Beneath this line is the data. Output exactly the lines from the line with "left shoulder: (623, 239)" to the line with "left knee: (220, 490)", both ends included, and nothing more.

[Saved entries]
= = = = = = =

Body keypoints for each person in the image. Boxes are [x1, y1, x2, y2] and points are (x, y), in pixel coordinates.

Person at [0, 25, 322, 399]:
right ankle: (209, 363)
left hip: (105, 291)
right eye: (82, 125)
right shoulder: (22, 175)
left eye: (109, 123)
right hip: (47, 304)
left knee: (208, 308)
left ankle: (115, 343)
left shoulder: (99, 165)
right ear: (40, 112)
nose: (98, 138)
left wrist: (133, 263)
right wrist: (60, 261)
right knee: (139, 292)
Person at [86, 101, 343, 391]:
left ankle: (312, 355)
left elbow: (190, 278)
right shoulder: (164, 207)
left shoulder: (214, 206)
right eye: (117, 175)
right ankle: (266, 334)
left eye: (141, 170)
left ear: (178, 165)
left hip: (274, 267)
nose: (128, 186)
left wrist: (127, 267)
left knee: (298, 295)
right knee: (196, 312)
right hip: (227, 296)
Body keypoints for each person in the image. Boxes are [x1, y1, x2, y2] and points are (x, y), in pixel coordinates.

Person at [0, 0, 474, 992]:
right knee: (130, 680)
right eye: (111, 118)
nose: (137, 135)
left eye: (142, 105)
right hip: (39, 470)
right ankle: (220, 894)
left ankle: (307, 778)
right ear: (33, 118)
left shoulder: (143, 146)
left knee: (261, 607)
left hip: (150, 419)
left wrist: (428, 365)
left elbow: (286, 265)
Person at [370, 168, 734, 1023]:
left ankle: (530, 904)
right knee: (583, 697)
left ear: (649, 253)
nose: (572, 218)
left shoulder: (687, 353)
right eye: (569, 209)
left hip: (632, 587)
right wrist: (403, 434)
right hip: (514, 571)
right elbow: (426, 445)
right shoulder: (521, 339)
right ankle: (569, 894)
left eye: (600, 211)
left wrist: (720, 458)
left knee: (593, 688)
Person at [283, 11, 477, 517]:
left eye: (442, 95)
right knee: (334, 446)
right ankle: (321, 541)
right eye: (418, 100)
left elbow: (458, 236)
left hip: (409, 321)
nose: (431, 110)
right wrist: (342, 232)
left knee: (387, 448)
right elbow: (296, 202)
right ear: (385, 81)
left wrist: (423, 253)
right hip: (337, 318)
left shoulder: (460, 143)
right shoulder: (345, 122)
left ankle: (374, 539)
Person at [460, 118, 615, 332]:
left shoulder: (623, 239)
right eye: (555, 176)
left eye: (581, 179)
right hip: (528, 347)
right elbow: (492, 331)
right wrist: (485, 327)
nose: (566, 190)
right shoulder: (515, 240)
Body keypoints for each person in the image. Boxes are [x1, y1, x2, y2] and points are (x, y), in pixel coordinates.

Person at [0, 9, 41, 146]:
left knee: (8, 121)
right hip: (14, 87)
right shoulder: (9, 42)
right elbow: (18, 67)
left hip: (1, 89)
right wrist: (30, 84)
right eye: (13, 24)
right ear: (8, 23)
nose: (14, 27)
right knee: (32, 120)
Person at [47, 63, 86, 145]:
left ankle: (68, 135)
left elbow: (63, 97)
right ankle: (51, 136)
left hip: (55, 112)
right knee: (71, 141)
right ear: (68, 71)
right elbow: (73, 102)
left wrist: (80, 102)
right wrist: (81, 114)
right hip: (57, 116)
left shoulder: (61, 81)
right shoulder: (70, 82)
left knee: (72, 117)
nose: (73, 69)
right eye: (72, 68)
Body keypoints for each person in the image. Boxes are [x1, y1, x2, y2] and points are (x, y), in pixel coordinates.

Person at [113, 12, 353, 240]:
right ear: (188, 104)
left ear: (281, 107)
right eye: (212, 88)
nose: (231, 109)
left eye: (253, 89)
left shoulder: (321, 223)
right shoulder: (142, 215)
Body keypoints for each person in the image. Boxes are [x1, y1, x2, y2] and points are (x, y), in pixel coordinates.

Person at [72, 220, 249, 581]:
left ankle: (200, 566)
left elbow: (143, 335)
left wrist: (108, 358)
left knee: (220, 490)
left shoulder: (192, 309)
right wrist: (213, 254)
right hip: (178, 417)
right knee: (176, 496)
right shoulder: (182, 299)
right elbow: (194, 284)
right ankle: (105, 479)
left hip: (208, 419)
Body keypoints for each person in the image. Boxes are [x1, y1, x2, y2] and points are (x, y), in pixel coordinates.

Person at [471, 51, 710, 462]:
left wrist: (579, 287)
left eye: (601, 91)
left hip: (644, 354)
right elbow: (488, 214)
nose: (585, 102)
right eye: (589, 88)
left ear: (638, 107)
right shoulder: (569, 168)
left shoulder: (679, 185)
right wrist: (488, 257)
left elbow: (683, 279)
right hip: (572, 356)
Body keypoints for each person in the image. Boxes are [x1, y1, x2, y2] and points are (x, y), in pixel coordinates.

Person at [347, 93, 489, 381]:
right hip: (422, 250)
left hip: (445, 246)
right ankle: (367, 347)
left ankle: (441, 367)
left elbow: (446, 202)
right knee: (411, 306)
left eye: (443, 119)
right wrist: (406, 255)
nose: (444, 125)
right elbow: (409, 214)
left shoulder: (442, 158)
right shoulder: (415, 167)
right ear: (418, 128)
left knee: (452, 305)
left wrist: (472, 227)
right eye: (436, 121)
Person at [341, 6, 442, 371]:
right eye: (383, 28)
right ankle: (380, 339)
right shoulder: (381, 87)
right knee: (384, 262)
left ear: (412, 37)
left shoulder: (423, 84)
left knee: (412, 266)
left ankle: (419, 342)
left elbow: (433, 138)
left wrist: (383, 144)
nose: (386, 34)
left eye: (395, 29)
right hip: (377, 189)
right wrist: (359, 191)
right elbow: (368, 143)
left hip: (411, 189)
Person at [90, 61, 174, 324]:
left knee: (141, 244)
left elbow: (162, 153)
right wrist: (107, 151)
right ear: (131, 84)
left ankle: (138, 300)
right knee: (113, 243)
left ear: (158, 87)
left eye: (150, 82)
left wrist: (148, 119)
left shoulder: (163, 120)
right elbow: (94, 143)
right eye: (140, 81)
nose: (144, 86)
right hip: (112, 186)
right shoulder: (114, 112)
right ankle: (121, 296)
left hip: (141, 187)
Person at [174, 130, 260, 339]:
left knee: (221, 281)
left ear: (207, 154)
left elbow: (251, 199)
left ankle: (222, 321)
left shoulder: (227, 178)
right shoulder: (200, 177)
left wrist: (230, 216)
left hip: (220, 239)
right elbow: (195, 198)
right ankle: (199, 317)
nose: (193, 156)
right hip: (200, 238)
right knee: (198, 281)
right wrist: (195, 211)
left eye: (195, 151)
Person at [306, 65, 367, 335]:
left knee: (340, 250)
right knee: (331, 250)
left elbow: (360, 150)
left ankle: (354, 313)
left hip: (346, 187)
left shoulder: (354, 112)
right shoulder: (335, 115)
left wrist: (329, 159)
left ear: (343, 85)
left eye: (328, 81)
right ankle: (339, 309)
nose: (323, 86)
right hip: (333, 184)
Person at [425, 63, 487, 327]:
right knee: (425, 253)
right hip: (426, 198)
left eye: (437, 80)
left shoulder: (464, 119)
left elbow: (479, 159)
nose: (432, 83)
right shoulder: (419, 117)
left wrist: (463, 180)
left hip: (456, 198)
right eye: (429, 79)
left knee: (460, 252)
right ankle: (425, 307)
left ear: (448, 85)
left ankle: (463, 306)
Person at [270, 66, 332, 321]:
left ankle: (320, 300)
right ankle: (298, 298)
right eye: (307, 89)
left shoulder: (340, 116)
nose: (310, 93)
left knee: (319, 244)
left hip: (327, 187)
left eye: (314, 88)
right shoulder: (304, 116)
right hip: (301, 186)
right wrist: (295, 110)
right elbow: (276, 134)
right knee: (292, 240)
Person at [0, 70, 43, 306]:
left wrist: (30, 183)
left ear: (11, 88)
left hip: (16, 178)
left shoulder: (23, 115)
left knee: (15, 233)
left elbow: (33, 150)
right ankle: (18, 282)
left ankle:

= = = = = = =

- ANSWER BOX -
left shoulder: (623, 239)
right eye: (555, 176)
left eye: (581, 179)
right hip: (528, 347)
right elbow: (492, 331)
right wrist: (485, 327)
nose: (566, 190)
right shoulder: (515, 240)
Body keypoints for each person in the image. Boxes are [x1, y1, x2, y2] and points are (x, y), in pixel coordinates.

Person at [0, 9, 41, 146]:
left knee: (8, 121)
right hip: (14, 87)
right shoulder: (9, 42)
right elbow: (18, 67)
left hip: (1, 89)
right wrist: (30, 84)
right eye: (13, 24)
right ear: (8, 23)
nose: (14, 27)
right knee: (32, 120)
Person at [47, 63, 86, 145]:
left ankle: (68, 135)
left elbow: (63, 97)
right ankle: (51, 136)
left hip: (55, 112)
right knee: (71, 141)
right ear: (68, 71)
right elbow: (73, 102)
left wrist: (80, 102)
right wrist: (81, 114)
right hip: (57, 116)
left shoulder: (61, 81)
right shoulder: (70, 82)
left knee: (72, 117)
nose: (73, 69)
right eye: (72, 68)
Body keypoints for each person in the image. Boxes are [x1, y1, x2, y2] and points are (x, y), in pixel coordinates.

Person at [113, 12, 353, 240]:
right ear: (188, 104)
left ear: (281, 107)
right eye: (212, 88)
nose: (231, 109)
left eye: (253, 89)
left shoulder: (321, 223)
right shoulder: (142, 215)
Body keypoints for each person in the image. Boxes are [x1, y1, x2, y2] and points are (x, y), in pixel coordinates.

Person at [72, 220, 249, 581]:
left ankle: (200, 566)
left elbow: (143, 335)
left wrist: (108, 358)
left knee: (220, 490)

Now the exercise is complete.